> **Task details**
Reproduce each line of the following material exactly, omitting the images.

> **Data provided**
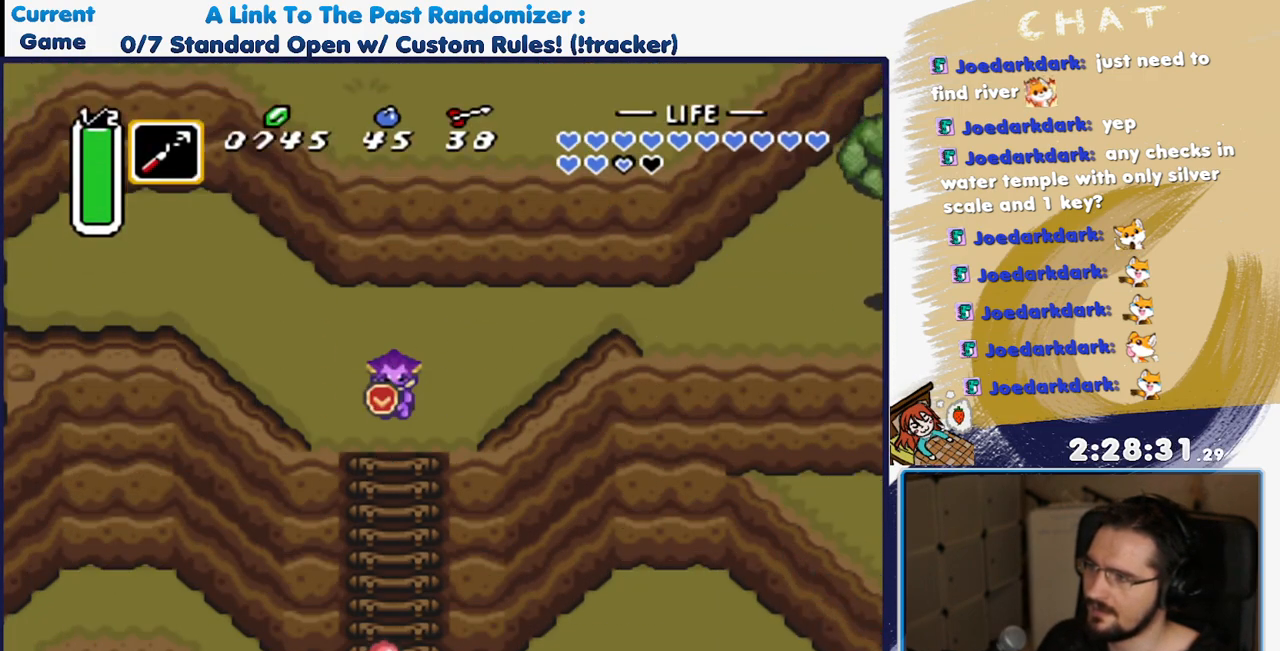
{"dt_ms": 500, "buttons": [], "events": [[233, "A", "down"], [367, "A", "up"]]}
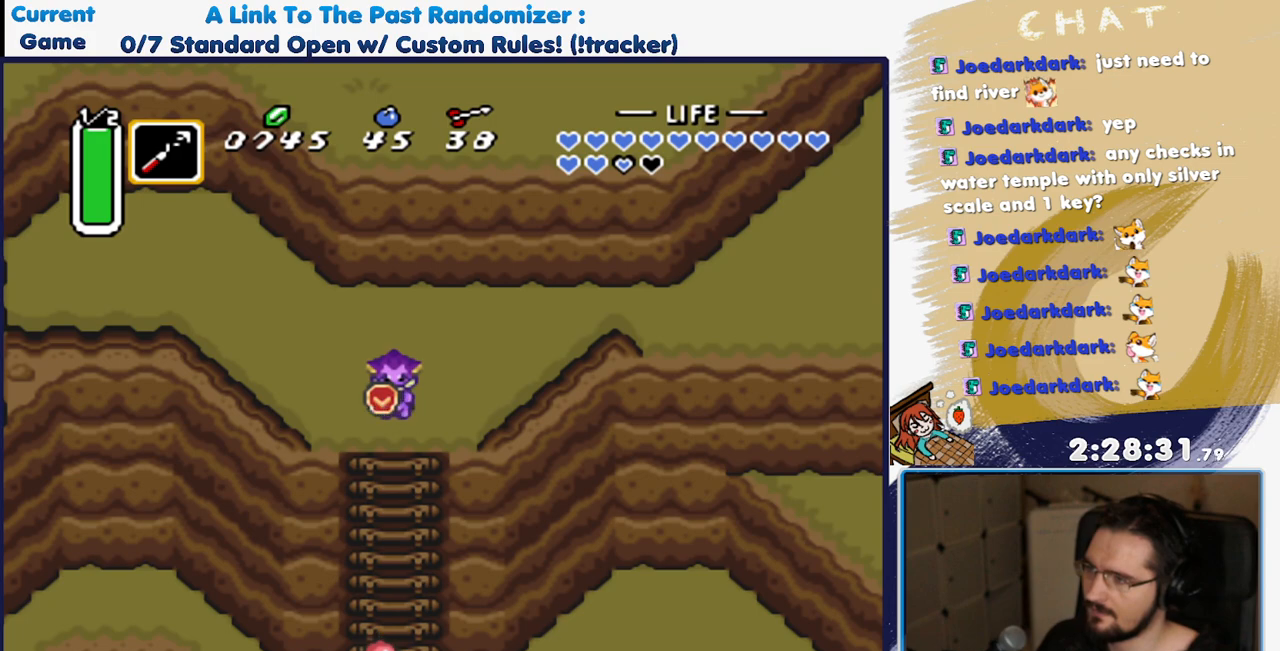
{"dt_ms": 500, "buttons": [], "events": [[200, "A", "down"], [300, "A", "up"]]}
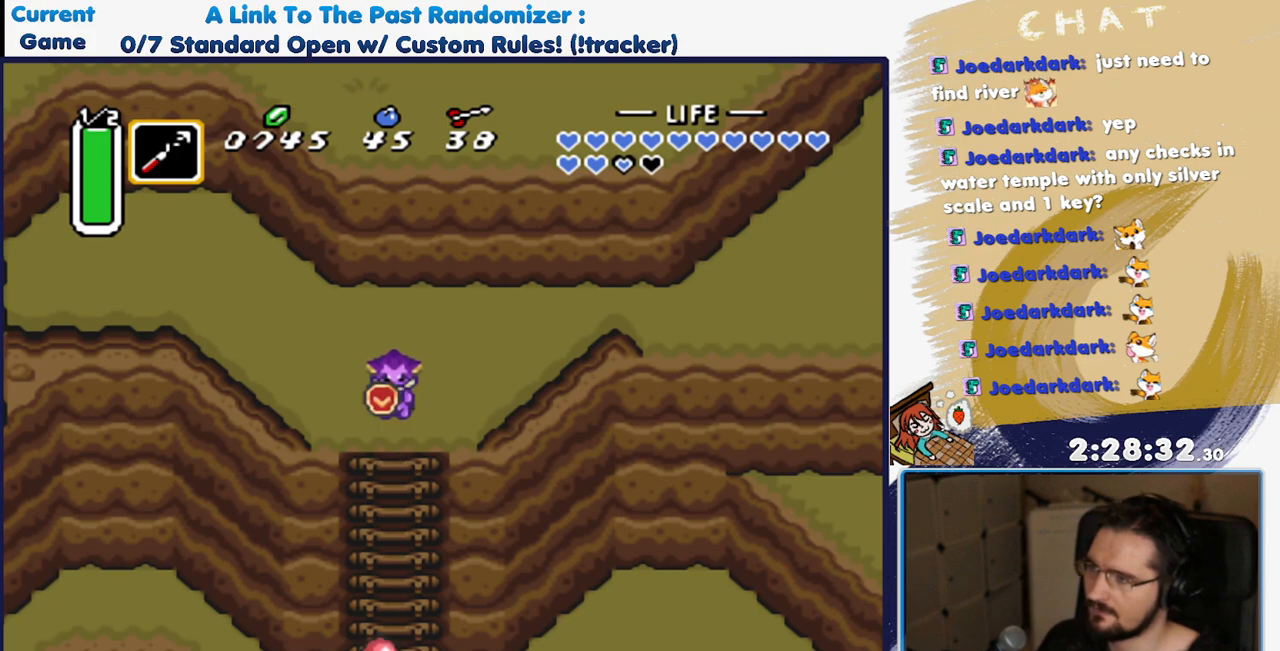
{"dt_ms": 500, "buttons": ["DPAD_UP"], "events": [[133, "DPAD_DOWN", "down"], [367, "DPAD_DOWN", "up"], [400, "DPAD_UP", "down"]]}
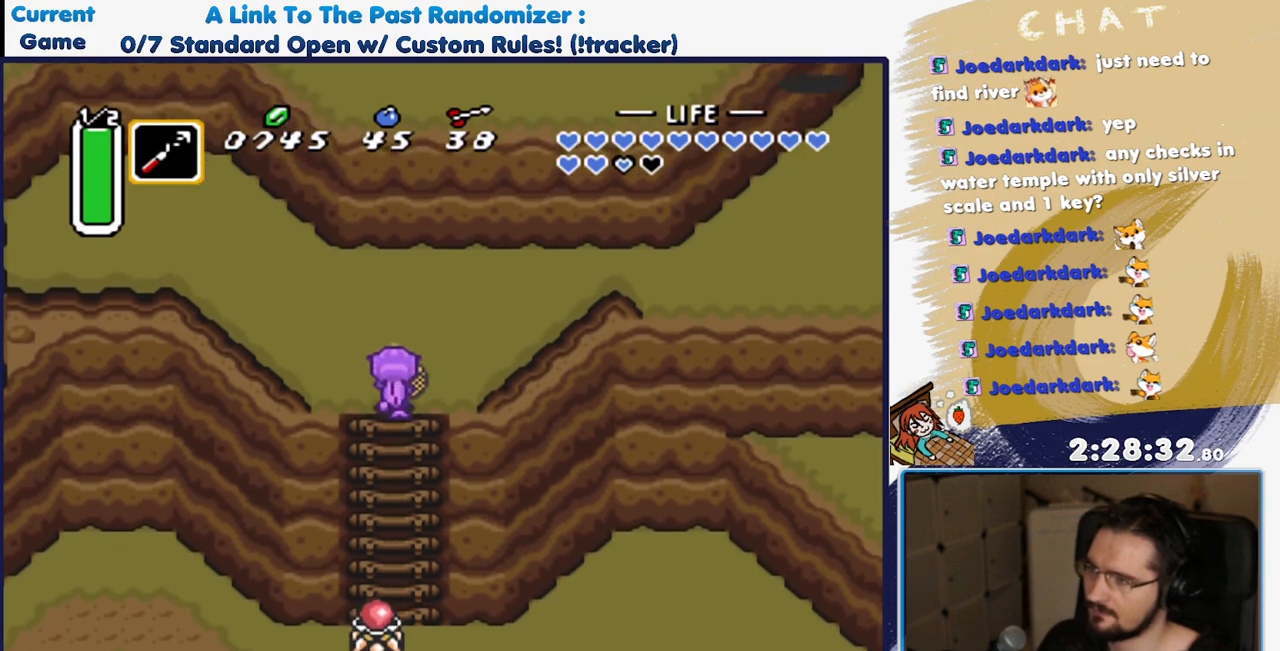
{"dt_ms": 500, "buttons": [], "events": [[133, "DPAD_RIGHT", "down"], [283, "DPAD_RIGHT", "up"], [483, "DPAD_UP", "up"]]}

> **Exercise response**
{"dt_ms": 500, "buttons": [], "events": [[233, "A", "down"], [367, "A", "up"]]}
{"dt_ms": 500, "buttons": [], "events": [[200, "A", "down"], [300, "A", "up"]]}
{"dt_ms": 500, "buttons": ["DPAD_UP"], "events": [[133, "DPAD_DOWN", "down"], [367, "DPAD_DOWN", "up"], [400, "DPAD_UP", "down"]]}
{"dt_ms": 500, "buttons": [], "events": [[133, "DPAD_RIGHT", "down"], [283, "DPAD_RIGHT", "up"], [483, "DPAD_UP", "up"]]}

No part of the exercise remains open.